- **Exercise brief**: Reproduce, word for word, everything from the beginning of the material down to the line containing "organization leading to", with that line included. Repeat nothing past it.

- **Text extracted from the pages**:
*** Block opens ***

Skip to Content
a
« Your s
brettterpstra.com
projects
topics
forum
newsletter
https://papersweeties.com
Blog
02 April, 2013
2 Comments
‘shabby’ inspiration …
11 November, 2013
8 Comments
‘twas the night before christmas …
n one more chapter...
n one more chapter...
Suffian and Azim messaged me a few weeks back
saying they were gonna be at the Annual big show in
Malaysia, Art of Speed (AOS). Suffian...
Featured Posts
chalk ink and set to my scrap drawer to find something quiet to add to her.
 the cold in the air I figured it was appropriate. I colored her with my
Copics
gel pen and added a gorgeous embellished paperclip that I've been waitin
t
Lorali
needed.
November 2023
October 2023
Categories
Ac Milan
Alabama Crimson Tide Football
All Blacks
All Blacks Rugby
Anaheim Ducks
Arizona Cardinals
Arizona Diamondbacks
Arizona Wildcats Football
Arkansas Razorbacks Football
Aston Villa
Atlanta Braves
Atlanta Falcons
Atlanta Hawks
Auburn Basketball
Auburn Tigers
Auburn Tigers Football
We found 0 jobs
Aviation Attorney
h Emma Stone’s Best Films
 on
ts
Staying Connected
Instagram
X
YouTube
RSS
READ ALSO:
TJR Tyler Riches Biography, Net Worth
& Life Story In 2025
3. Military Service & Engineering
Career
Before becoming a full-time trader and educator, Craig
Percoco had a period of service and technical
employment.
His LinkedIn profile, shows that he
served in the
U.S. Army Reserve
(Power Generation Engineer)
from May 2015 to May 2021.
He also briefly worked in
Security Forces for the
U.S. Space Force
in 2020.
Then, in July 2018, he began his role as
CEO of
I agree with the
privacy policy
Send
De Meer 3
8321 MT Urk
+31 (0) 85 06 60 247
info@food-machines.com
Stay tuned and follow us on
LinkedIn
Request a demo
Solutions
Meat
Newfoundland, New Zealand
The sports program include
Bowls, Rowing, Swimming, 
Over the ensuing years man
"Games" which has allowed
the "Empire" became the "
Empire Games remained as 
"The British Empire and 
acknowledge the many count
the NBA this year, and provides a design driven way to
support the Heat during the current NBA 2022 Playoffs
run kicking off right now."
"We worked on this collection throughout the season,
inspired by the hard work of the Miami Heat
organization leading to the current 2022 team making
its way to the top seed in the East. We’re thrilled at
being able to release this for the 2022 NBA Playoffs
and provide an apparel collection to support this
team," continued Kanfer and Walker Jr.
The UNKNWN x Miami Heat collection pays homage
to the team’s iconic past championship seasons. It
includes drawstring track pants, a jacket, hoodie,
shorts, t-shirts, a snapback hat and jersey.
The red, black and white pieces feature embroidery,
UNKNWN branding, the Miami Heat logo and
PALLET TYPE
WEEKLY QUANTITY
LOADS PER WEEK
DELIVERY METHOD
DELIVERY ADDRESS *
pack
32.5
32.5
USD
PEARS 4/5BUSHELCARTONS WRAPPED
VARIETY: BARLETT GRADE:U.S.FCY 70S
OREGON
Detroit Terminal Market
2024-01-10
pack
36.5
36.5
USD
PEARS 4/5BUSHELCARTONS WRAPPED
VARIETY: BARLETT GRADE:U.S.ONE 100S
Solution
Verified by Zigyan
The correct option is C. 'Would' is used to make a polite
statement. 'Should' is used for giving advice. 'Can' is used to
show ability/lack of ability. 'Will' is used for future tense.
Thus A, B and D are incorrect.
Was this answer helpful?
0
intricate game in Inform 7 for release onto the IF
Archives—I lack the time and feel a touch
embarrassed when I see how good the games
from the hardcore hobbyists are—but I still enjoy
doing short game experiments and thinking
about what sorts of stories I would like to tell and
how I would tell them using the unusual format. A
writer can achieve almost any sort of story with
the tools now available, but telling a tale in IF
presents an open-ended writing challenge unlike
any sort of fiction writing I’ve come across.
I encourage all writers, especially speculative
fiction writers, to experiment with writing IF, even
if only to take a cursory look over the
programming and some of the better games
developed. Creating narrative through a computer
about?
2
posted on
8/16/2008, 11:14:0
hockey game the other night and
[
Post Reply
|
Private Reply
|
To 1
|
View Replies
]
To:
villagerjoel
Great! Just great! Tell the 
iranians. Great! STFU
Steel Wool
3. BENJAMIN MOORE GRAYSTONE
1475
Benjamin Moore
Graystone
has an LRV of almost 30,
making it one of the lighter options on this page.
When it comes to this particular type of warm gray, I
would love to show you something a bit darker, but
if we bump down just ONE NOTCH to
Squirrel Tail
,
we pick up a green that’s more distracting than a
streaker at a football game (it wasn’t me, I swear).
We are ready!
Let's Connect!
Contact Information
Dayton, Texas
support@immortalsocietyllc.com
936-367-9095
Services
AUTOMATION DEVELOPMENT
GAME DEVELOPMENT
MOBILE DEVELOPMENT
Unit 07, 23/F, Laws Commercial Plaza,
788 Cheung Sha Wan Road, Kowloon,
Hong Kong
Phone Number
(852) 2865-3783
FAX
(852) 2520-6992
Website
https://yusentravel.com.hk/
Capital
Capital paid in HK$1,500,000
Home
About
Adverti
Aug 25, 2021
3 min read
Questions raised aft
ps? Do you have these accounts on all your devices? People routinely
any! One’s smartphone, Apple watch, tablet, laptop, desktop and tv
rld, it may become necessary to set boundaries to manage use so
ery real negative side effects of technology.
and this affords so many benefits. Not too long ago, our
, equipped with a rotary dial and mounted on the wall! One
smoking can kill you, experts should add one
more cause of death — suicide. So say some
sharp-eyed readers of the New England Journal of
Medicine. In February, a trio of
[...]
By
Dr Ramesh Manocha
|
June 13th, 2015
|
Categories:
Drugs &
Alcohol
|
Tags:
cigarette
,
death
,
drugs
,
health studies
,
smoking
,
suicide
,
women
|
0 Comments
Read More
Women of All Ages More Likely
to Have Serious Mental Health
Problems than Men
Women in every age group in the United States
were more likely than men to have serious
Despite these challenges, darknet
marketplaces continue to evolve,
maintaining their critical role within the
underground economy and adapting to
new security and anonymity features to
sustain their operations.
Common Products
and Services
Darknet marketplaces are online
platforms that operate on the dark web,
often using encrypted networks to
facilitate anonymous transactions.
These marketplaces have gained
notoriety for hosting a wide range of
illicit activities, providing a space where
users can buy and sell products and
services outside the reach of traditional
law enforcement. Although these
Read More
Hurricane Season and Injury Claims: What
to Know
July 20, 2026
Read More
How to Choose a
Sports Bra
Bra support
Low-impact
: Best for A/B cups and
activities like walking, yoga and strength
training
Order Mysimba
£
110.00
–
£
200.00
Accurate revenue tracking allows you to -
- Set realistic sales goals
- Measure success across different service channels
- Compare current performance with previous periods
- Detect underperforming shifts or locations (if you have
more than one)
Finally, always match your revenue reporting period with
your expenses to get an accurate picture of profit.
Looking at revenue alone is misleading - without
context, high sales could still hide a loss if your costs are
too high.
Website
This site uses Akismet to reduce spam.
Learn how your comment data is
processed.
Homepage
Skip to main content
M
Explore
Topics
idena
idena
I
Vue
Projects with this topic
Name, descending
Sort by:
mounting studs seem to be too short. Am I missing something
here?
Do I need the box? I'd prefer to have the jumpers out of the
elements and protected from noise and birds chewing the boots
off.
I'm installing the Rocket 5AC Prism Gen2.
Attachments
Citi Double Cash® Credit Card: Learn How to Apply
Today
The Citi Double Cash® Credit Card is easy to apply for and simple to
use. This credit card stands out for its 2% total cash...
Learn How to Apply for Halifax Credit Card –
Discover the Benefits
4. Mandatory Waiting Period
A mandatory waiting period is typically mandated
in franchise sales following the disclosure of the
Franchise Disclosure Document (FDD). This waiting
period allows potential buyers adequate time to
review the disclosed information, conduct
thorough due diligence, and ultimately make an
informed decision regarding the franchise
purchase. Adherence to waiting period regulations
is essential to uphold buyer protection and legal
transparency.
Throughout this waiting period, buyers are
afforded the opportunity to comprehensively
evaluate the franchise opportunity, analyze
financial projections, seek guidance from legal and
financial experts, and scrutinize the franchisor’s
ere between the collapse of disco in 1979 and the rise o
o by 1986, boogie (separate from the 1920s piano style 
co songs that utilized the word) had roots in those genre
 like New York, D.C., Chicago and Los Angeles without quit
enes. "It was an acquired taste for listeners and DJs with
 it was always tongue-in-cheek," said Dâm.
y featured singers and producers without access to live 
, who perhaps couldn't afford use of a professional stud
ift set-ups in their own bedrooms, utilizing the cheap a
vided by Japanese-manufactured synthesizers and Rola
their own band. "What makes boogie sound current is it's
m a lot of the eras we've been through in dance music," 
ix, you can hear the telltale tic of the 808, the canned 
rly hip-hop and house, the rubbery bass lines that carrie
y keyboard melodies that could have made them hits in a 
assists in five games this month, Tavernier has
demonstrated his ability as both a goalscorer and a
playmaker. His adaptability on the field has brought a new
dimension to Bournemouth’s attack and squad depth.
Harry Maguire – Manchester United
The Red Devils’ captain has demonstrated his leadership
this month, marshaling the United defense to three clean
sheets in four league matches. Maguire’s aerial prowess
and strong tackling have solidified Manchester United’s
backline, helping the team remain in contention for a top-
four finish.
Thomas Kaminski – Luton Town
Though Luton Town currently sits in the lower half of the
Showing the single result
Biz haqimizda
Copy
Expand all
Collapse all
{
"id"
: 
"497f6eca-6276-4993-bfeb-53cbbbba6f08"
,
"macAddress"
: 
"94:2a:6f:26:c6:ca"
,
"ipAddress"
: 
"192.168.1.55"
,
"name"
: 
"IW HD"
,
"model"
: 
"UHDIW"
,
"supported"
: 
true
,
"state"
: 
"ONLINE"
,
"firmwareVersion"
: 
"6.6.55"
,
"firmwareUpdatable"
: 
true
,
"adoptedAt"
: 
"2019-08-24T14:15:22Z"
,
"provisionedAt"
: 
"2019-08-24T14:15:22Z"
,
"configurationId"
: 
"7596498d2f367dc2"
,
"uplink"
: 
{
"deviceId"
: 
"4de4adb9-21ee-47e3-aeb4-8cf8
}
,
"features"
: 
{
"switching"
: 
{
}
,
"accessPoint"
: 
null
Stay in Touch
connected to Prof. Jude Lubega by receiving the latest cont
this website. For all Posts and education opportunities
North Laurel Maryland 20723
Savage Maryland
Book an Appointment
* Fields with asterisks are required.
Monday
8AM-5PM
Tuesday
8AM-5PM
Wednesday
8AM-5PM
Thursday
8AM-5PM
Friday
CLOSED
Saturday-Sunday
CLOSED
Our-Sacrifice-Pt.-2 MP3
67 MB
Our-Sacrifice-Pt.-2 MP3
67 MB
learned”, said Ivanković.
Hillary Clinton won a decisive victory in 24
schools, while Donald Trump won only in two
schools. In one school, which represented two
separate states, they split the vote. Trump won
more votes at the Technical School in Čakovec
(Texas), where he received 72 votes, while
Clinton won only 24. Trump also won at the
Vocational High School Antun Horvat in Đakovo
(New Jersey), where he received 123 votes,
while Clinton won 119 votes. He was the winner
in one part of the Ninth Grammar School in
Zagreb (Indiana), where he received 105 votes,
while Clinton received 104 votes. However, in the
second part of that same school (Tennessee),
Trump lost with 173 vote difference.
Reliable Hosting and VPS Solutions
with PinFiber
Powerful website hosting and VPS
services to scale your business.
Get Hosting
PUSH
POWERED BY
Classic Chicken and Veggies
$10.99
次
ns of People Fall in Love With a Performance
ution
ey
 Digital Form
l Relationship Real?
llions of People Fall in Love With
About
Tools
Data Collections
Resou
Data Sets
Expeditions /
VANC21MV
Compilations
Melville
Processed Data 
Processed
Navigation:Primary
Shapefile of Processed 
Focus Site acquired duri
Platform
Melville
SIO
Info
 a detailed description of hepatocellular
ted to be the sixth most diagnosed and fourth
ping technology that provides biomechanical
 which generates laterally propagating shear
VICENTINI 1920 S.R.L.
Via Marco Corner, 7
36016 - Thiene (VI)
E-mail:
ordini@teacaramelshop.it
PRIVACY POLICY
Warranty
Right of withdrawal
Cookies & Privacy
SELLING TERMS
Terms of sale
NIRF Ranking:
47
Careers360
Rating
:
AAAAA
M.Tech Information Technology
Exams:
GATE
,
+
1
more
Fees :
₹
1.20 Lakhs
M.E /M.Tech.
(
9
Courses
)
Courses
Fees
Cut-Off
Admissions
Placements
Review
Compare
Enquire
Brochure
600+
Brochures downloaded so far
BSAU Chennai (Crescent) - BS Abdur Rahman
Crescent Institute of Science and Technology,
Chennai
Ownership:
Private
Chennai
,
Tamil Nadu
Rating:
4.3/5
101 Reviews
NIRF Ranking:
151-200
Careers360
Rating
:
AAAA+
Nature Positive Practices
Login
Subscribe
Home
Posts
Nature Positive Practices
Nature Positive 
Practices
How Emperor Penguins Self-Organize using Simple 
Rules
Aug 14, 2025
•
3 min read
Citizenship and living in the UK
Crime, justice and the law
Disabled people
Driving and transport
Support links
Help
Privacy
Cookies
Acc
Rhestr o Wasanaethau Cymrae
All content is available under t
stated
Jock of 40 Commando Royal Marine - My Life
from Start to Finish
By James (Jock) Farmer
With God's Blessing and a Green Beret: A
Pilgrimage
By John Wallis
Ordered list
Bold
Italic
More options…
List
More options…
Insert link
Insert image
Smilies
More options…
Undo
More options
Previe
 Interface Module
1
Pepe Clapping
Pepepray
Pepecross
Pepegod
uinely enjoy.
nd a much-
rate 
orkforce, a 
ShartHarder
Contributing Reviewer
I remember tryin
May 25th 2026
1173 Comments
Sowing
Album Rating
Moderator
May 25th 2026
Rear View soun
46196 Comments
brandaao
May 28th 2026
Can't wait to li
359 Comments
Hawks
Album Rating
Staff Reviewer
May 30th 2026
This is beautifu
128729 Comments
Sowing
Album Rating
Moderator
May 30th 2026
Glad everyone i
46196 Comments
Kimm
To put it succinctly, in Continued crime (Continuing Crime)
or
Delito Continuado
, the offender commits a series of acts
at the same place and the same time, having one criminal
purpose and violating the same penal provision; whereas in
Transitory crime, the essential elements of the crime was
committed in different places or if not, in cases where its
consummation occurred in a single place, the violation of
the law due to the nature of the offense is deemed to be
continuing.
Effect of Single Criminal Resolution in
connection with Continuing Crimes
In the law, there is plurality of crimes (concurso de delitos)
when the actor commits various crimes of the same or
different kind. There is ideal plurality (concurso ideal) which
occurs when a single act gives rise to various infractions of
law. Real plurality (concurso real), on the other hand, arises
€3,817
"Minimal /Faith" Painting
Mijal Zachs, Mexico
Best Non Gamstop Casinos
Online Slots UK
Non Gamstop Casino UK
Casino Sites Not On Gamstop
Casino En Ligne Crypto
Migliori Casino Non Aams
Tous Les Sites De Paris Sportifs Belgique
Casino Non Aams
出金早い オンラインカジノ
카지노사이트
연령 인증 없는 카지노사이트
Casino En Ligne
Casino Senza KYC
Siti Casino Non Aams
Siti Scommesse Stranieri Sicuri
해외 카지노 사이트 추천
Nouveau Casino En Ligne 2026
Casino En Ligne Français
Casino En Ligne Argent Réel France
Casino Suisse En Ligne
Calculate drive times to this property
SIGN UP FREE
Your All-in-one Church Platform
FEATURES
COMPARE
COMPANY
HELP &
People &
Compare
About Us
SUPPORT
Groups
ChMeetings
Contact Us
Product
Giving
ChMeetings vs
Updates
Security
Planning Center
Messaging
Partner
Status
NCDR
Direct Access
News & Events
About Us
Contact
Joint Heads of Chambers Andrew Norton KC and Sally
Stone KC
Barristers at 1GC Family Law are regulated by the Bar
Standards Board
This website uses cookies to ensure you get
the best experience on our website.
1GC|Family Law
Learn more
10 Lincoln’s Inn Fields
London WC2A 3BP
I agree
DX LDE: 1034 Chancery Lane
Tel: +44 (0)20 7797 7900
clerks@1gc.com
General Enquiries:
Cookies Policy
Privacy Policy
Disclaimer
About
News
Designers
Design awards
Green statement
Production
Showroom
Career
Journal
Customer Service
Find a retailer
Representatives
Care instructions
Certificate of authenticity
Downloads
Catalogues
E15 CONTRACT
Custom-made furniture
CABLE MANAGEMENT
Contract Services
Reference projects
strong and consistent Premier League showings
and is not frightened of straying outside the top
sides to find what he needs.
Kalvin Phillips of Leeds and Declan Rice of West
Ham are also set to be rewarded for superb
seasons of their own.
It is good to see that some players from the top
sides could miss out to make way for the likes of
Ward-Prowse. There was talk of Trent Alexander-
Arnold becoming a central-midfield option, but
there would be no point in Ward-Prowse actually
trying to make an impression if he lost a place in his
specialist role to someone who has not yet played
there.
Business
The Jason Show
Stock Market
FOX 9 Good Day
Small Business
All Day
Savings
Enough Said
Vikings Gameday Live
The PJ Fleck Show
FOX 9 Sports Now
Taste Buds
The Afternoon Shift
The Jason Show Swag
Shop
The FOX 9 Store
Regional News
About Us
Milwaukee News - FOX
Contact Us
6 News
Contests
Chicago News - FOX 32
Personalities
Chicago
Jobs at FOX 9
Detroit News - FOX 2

*** Block closes ***

- **Answer section**:
Skip to Content
a
« Your s
brettterpstra.com
projects
topics
forum
newsletter
https://papersweeties.com
Blog
02 April, 2013
2 Comments
‘shabby’ inspiration …
11 November, 2013
8 Comments
‘twas the night before christmas …
n one more chapter...
n one more chapter...
Suffian and Azim messaged me a few weeks back
saying they were gonna be at the Annual big show in
Malaysia, Art of Speed (AOS). Suffian...
Featured Posts
chalk ink and set to my scrap drawer to find something quiet to add to her.
 the cold in the air I figured it was appropriate. I colored her with my
Copics
gel pen and added a gorgeous embellished paperclip that I've been waitin
t
Lorali
needed.
November 2023
October 2023
Categories
Ac Milan
Alabama Crimson Tide Football
All Blacks
All Blacks Rugby
Anaheim Ducks
Arizona Cardinals
Arizona Diamondbacks
Arizona Wildcats Football
Arkansas Razorbacks Football
Aston Villa
Atlanta Braves
Atlanta Falcons
Atlanta Hawks
Auburn Basketball
Auburn Tigers
Auburn Tigers Football
We found 0 jobs
Aviation Attorney
h Emma Stone’s Best Films
 on
ts
Staying Connected
Instagram
X
YouTube
RSS
READ ALSO:
TJR Tyler Riches Biography, Net Worth
& Life Story In 2025
3. Military Service & Engineering
Career
Before becoming a full-time trader and educator, Craig
Percoco had a period of service and technical
employment.
His LinkedIn profile, shows that he
served in the
U.S. Army Reserve
(Power Generation Engineer)
from May 2015 to May 2021.
He also briefly worked in
Security Forces for the
U.S. Space Force
in 2020.
Then, in July 2018, he began his role as
CEO of
I agree with the
privacy policy
Send
De Meer 3
8321 MT Urk
+31 (0) 85 06 60 247
info@food-machines.com
Stay tuned and follow us on
LinkedIn
Request a demo
Solutions
Meat
Newfoundland, New Zealand
The sports program include
Bowls, Rowing, Swimming, 
Over the ensuing years man
"Games" which has allowed
the "Empire" became the "
Empire Games remained as 
"The British Empire and 
acknowledge the many count
the NBA this year, and provides a design driven way to
support the Heat during the current NBA 2022 Playoffs
run kicking off right now."
"We worked on this collection throughout the season,
inspired by the hard work of the Miami Heat
organization leading to the current 2022 team making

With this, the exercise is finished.